Could you reproduce all of the following entries exactly?

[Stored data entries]
[Start of section]

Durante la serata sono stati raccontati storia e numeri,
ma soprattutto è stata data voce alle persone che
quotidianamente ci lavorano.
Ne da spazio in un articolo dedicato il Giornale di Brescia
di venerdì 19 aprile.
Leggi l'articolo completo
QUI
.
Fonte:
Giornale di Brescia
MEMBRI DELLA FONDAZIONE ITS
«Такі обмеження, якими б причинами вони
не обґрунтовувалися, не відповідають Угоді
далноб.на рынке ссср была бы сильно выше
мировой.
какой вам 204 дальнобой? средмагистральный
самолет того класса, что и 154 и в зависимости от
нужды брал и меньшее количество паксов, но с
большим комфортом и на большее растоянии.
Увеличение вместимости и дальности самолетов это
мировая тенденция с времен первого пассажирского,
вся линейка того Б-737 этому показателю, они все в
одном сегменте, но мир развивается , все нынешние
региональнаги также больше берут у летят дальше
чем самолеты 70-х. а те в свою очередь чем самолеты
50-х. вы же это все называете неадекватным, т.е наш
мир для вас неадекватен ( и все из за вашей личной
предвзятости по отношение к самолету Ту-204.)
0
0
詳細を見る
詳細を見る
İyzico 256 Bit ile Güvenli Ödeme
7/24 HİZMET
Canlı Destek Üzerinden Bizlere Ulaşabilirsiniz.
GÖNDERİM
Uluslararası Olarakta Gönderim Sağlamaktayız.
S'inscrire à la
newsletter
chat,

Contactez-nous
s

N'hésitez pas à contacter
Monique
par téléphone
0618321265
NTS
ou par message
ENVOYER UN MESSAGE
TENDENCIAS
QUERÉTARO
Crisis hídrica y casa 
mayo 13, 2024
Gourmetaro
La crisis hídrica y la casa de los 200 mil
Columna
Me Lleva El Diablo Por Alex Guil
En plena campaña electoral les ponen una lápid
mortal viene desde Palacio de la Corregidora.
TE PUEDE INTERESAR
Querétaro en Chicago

[End of section]

● **Task solution**
Durante la serata sono stati raccontati storia e numeri,
ma soprattutto è stata data voce alle persone che
quotidianamente ci lavorano.
Ne da spazio in un articolo dedicato il Giornale di Brescia
di venerdì 19 aprile.
Leggi l'articolo completo
QUI
.
Fonte:
Giornale di Brescia
MEMBRI DELLA FONDAZIONE ITS
«Такі обмеження, якими б причинами вони
не обґрунтовувалися, не відповідають Угоді
далноб.на рынке ссср была бы сильно выше
мировой.
какой вам 204 дальнобой? средмагистральный
самолет того класса, что и 154 и в зависимости от
нужды брал и меньшее количество паксов, но с
большим комфортом и на большее растоянии.
Увеличение вместимости и дальности самолетов это
мировая тенденция с времен первого пассажирского,
вся линейка того Б-737 этому показателю, они все в
одном сегменте, но мир развивается , все нынешние
региональнаги также больше берут у летят дальше
чем самолеты 70-х. а те в свою очередь чем самолеты
50-х. вы же это все называете неадекватным, т.е наш
мир для вас неадекватен ( и все из за вашей личной
предвзятости по отношение к самолету Ту-204.)
0
0
詳細を見る
詳細を見る
İyzico 256 Bit ile Güvenli Ödeme
7/24 HİZMET
Canlı Destek Üzerinden Bizlere Ulaşabilirsiniz.
GÖNDERİM
Uluslararası Olarakta Gönderim Sağlamaktayız.
S'inscrire à la
newsletter
chat,

Contactez-nous
s

N'hésitez pas à contacter
Monique
par téléphone
0618321265
NTS
ou par message
ENVOYER UN MESSAGE
TENDENCIAS
QUERÉTARO
Crisis hídrica y casa 
mayo 13, 2024
Gourmetaro
La crisis hídrica y la casa de los 200 mil
Columna
Me Lleva El Diablo Por Alex Guil
En plena campaña electoral les ponen una lápid
mortal viene desde Palacio de la Corregidora.
TE PUEDE INTERESAR
Querétaro en Chicago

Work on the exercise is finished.